EDIT: Thanks for the answers and I thought I'd make a clarification. I'm not concerned with having a list of uniques for it's own sake. I'm generating the list based off of text files and I want to know what the duplicates are so I can go in the text files and remove them if any show up.

Answer 1

Here's a simple 1-liner:

>>> l = ['a', 'a', 3, 'r', 'r', 's', 's', 2, 3, 't', 'y', 'a', 'w', 'r']
>>> [v for i, v in enumerate(l) if l[i:].count(v) > 1 and l[:i].count(v) == 0]
['a', 3, 'r', 's']

enumerate returns an indexed list which we use to splice our input list determining whether there are any duplicates ahead of our current index in the loop and whether we have already found a duplicate behind.

Answer 2

the solutions based on 'set' have a small drawback, namely they only work for hashable objects.

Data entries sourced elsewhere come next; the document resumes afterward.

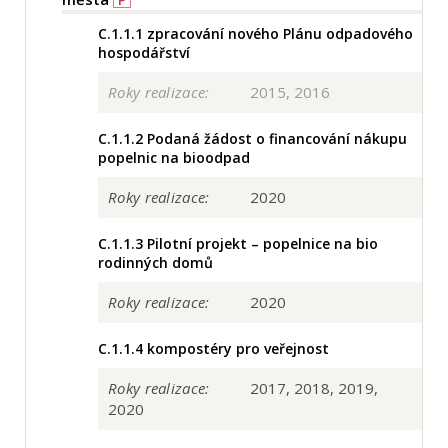
C.1.1.1
zpracování nového Plánu odpadového
hospodářství
Roky realizace:
2015, 2016
C.1.1.2
Podaná žádost o financování nákupu
popelnic na bioodpad
Roky realizace:
2020
C.1.1.3
Pilotní projekt – popelnice na bio
rodinných domů
Roky realizace:
2020
C.1.1.4
kompostéry pro veřejnost
Roky realizace:
2017, 2018, 2019,
2020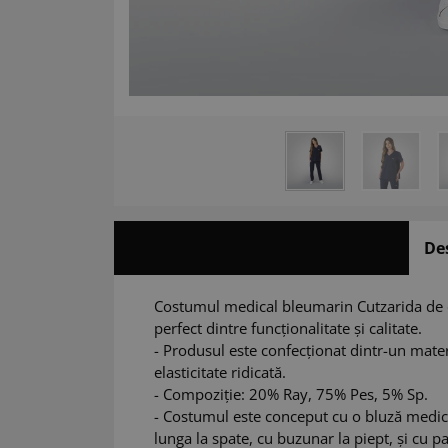
De
Costumul medical bleumarin Cutzarida de 
perfect dintre funcționalitate și calitate.
- Produsul este confecționat dintr-un materia
elasticitate ridicată.
- Compoziție: 20% Ray, 75% Pes, 5% Sp.
- Costumul este conceput cu o bluză medica
lunga la spate, cu buzunar la piept, și cu pa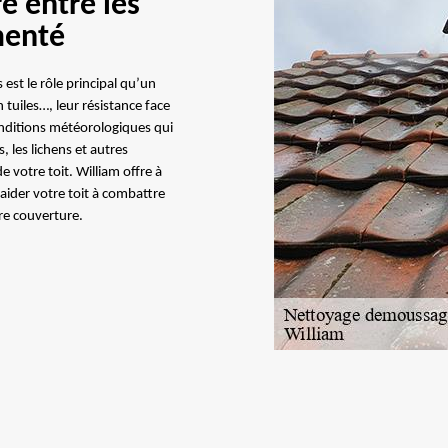
re entre les
menté
est le rôle principal qu’un
 tuiles…, leur résistance face
onditions météorologiques qui
 les lichens et autres
 votre toit. William offre à
 aider votre toit à combattre
re couverture.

the solution based on itertools.groupby on the other hand works for all comparable objects (e.g.: dictionaries and lists).

Answer 3

Personally, I think this is the simplest way to do it with performance O(n). Similar to vartec's solution but no import required and no Python version dependencies to worry about:

def getDuplicates(iterable):
    d = {}
    for i in iterable:
        d[i] = d.get(i, 0) + 1
    return [i for i in d if d[i] > 1]

Answer 4

EDIT : Ok, doesn't work since you want duplicates only.

Whith python > 2.4 :

You have set, just do :

my_filtered_list = list(set(mylist))

Set is a data structure that doesn't have duplicate by nature.

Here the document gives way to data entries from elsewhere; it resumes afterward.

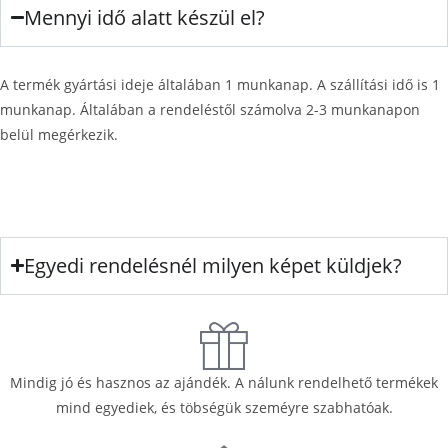
Mennyi idő alatt készül el?
A termék gyártási ideje általában 1 munkanap. A szállítási idő is 1
munkanap. Általában a rendeléstől számolva 2-3 munkanapon
belül megérkezik.
Egyedi rendelésnél milyen képet küldjek?
Mindig jó és hasznos az ajándék. A nálunk rendelhető termékek
mind egyediek, és töbségük szeméyre szabhatóak.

With older Python versions :

my_filtered_list = list(dict.fromkeys(mylist).keys())

Dictionary map a unique key to a value. We use the "unique" caracteristc to get rid of the duplicate.

Answer 5

If you don't care about the order of the duplicates:

a = [1, 2, 3, 4, 5, 4, 6, 4, 7, 8, 8]
b = sorted(a)
duplicates = set([x for x, y in zip(b[:-1], b[1:]) if x == y])

Answer 6

groupby from itertools will probably be useful here:

from itertools import groupby
duplicated=[k for (k,g) in groupby(sorted(l)) if len(list(g)) > 1]

Basically you use it to find elements that appear more than once...

NB. the call to sorted is needed, as groupby only works properly if the input is sorted.

Answer 7

Definitely not the fastest way to do that, but it seem to work solve the problem:

>>> lst = [23, 32, 23, None]
>>> set(i for i in lst if lst.count(i) > 1)
{23}

Answer 8

This will create the list in one line:

L = [1, 2, 3, 3, 4, 4, 4]
L_dup = set([i for i in L if L.count(i) > 1])

Answer 9

This code should work:

duplicates = set()
found = set()
for item in source:
    if item in found:
        duplicates.add(item)
    else:
        found.add(item)